Thursday, 31 July 2014

Misled by the blind


I’ve been reading yet another of those damn fool blind tasting articles.

You know the ones I mean. The ones which “prove” that, when people don’t know what’s in their glass, they can’t tell an expensive Burgundy from a bargain plonk, or red wine from white wine, or white wine from petrol.

“Could YOU tell Lidl's £5.99 claret from a £595 Grand Cru?” asked the Daily Mail. “Our thirsty volunteers tried - with hilariously humiliating results”. 

Well, in this particular case, Oz Clarke was just about spot on with every one of the wines he sampled blind. He could indeed tell the £5.99 Lidl claret (“It’s reasonably nice from an average-tasting grape”) from the £595 Haut-Brion 1990 (“…reminiscent of pews in a cathedral…old and indulgent…This is the serious bottle.”) So presumably some of the “hilarious humiliation” rests with the Daily Mail itself. 

But what a ridiculous charade. Imagine, for instance, a blind comparison of trainers. You’re blindfolded, then you put successive pairs of trainers on your feet; after walking around in them, you have to say whether the pair you have on is the gobsmackingly expensive Nike/Prada collaboration, or the bargain Hi-Tecs from Sports Direct.

Sorry, what’s that you say? That you don’t buy trainers solely on the basis of a sensory response? That name, price and appearance all affect the way you feel about your trainers? Ah…

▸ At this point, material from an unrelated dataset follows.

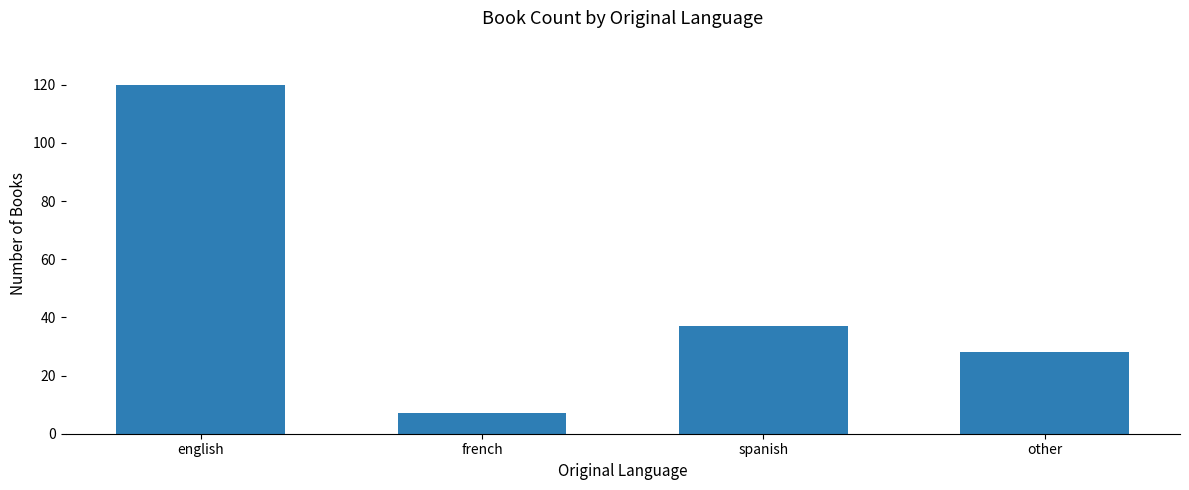

Reading left to right, list all the values displayed in this chart.

120	7	37	28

We do not ourselves host blind dinner parties. Although now I think of it, there have been times when I would have preferred certain guests to have bags over their heads.

So to me, the presentation of the wine is as important as the presentation of the food. Seeing the wine, with the anticipation it hopefully raises. The look of the bottle and label, even if people don’t necessarily recognise the name. The detail, the vintage, for those who are interested. Let my people see.

I actually find that even older gents with dodgy eyesight seem remarkably visually perceptive when a bottle of wine is concerned. (“Isn’t there a touch left in that bottle on the sideboard?”) Perhaps they should use claret labels in eyesight tests, whether for distance (“That looks like a Margaux to me…”) or for detail (“Oh I say, do I spy an ’82?”)

Of course some of us have decanted a wine before a meal, not because it needed it, but because we wanted to hide the label. Possibly because of its garish, crude design, which would somewhat diminish the elegance of the table. Perhaps because of its downmarket origin, suggestive of an unacceptable lack of generosity towards one’s guests. Probably because we didn’t want it to be spotted by someone who might also have seen it on a 3 for 2 offer. 

But when the wine has been good enough to actually merit decanting, I know I’m not alone in keeping the empty bottle on display, so that people can see what they’re drinking.

It’s been similarly “proven” that people find artistically presented food tastes better than food simply plonked on a plate. And I don’t find the fact that presentation alters our palate in this way particularly surprising. (In some circumstances it can even be rather convenient, as in “I’m sorry dearest but I cannot balance the fish on top of the carrots, which must be why it tastes funny.”)

So unless you’re going to share it “blind” with your guests, what’s the point in knowing how a wine is perceived without its visual information? And heaven knows what serving it “blind” would actually mean. That every time someone’s glass got low, you removed it to an adjacent room in order to fill it up unobserved? Or that the bottles are encased in bags, with the consequence that your table looks like a street-drinking convention

No, I’m afraid I want a wine to be judged as my guests will experience it – told what it is, shown how it looks, and being influenced by its name, its price and its appearance.

And I can tell you now, if I’m ever serving a £595 bottle of Haut-Brion, I will certainly want people to see it.